The film sees Farja transition from a rebellious girl to a young woman and coming to terms with the realities of her profession. Why did she focus on this one young woman rather than her actions in the context of war and eviction?
It was important to treat Farha as a human being, a child, and not as the number of 800,000 Palestinians forced into exile in 1948. Farja is a coming-of-age film and I wanted to depict Al Naqba through the eyes of this girl. I chose an intimate setting to be intense, emotional and cinematic. Ultimately, it’s a coming-of-age movie about a girl forced to grow up, let go of her dreams, face all her losses, and move forward with all these losses and burdens on her little shoulders. is. The world has gotten used to seeing Palestinians as numbers, but now is the time to start seeing them as people.
While making a feature-length fiction film on an issue like this, especially in a hyper-polarized society, how can you be objective in your storytelling, because this film is personal to you? And how much fictional and creative freedom do you think is allowed when talking about tragic events like Nakba?
I was objective by showing only the truth. The scenes in the film are the different real-life moments that I patched within the dramatic plot and structure of the film that I created. However, he cannot show in one film everything that happened in Al Naqba, so as a climax he chose to make one intense scene and make an emotional and humane film. . Even if you forget something, when you feel something, you will never forget it and it will remain with you forever. ”
Farja is your first feature film. As a filmmaker, how difficult was it to shoot the majority of the film in a small grocery store and not let drab mise-en scenes dominate the story?
It was a challenge and a risk that I knew would always exist, but it was the only house black A more attractive setup for me. I was rewriting it on set and editing it in my head while I was shooting. The use of cinematic elements – sound design, lighting changes, pacing of the story, etc. were important in keeping the audience engaged. I also wrote the sounds in the script to maintain the emotional atmosphere.
The plot is based on a tragic incident of ethnic cleansing, but doesn’t use gory visuals for storytelling.
I didn’t want to make an epic movie in terms of tons of extras, fight scenes, blood, etc. Instead, she wanted the film to be epic through the inner feelings and struggles that this girl goes through. The most bleeding we see is when she gets her period.
If the film had been based on the current state of Palestine, do you think it would have made a big difference?
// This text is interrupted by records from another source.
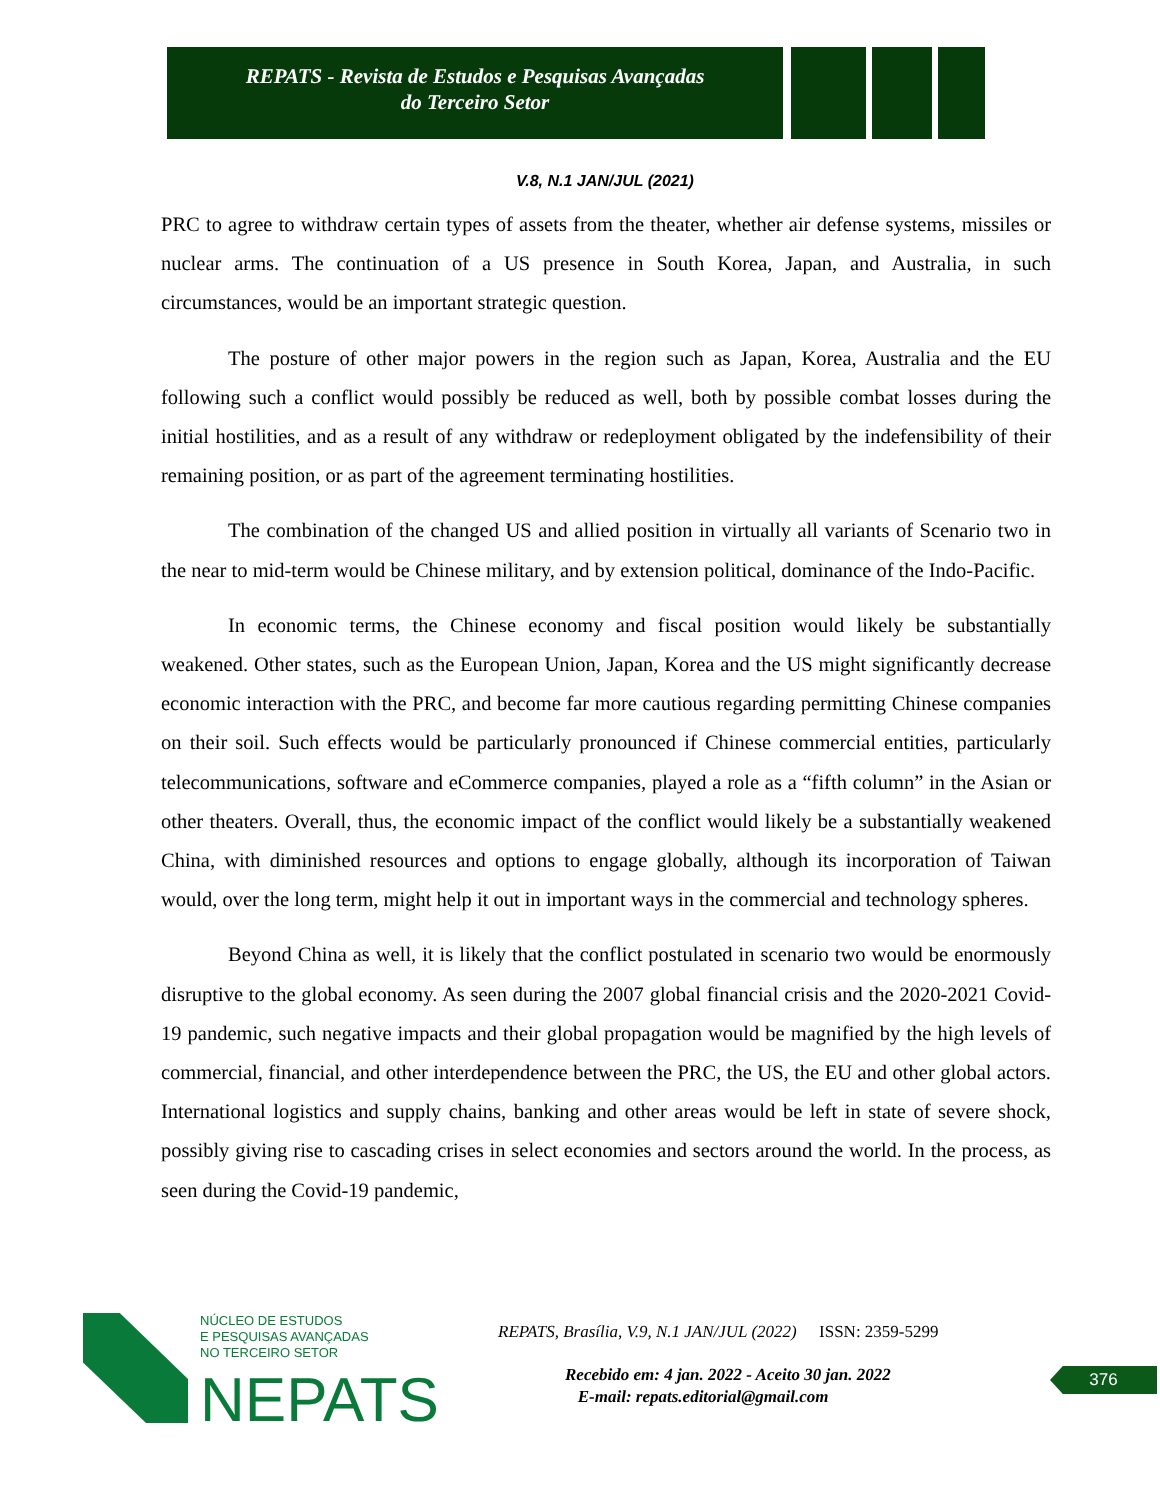REPATS - Revista de Estudos e Pesquisas Avançadas
do Terceiro Setor
V.8, N.1 JAN/JUL (2021)
PRC to agree to withdraw certain types of assets from the theater, whether air defense systems, missiles or nuclear arms. The continuation of a US presence in South Korea, Japan, and Australia, in such circumstances, would be an important strategic question.
The posture of other major powers in the region such as Japan, Korea, Australia and the EU following such a conflict would possibly be reduced as well, both by possible combat losses during the initial hostilities, and as a result of any withdraw or redeployment obligated by the indefensibility of their remaining position, or as part of the agreement terminating hostilities.
The combination of the changed US and allied position in virtually all variants of Scenario two in the near to mid-term would be Chinese military, and by extension political, dominance of the Indo-Pacific.
In economic terms, the Chinese economy and fiscal position would likely be substantially weakened. Other states, such as the European Union, Japan, Korea and the US might significantly decrease economic interaction with the PRC, and become far more cautious regarding permitting Chinese companies on their soil. Such effects would be particularly pronounced if Chinese commercial entities, particularly telecommunications, software and eCommerce companies, played a role as a “fifth column” in the Asian or other theaters. Overall, thus, the economic impact of the conflict would likely be a substantially weakened China, with diminished resources and options to engage globally, although its incorporation of Taiwan would, over the long term, might help it out in important ways in the commercial and technology spheres.
Beyond China as well, it is likely that the conflict postulated in scenario two would be enormously disruptive to the global economy. As seen during the 2007 global financial crisis and the 2020-2021 Covid-19 pandemic, such negative impacts and their global propagation would be magnified by the high levels of commercial, financial, and other interdependence between the PRC, the US, the EU and other global actors. International logistics and supply chains, banking and other areas would be left in state of severe shock, possibly giving rise to cascading crises in select economies and sectors around the world. In the process, as seen during the Covid-19 pandemic,
NÚCLEO DE ESTUDOS
E PESQUISAS AVANÇADAS
NO TERCEIRO SETOR
NEPATS
REPATS, Brasília, V.9, N.1 JAN/JUL (2022) ISSN: 2359-5299
Recebido em: 4 jan. 2022 - Aceito 30 jan. 2022
E-mail: repats.editorial@gmail.com
376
No, this is why I wanted to go back to 1948 and show the Palestinian struggle that continues today and the source of the suffering of that time.The wound has been open since 1948 and is still bleeding today.
There was an attack or slander against Farja On social media by Israeli nationalists, including government officials seeking to ban the film on Netflix for certain scenes. How do you see this anger?
This scene does not compare to what happened in Palestine and is still happening. This attempt to silence our voices is a continuation of Al Naqba.
How would you like your movie to be remembered?
I hope Farja Not only will it be remembered as the film that launched the Nakba genre, but it will be remembered as documenting generations of cinema.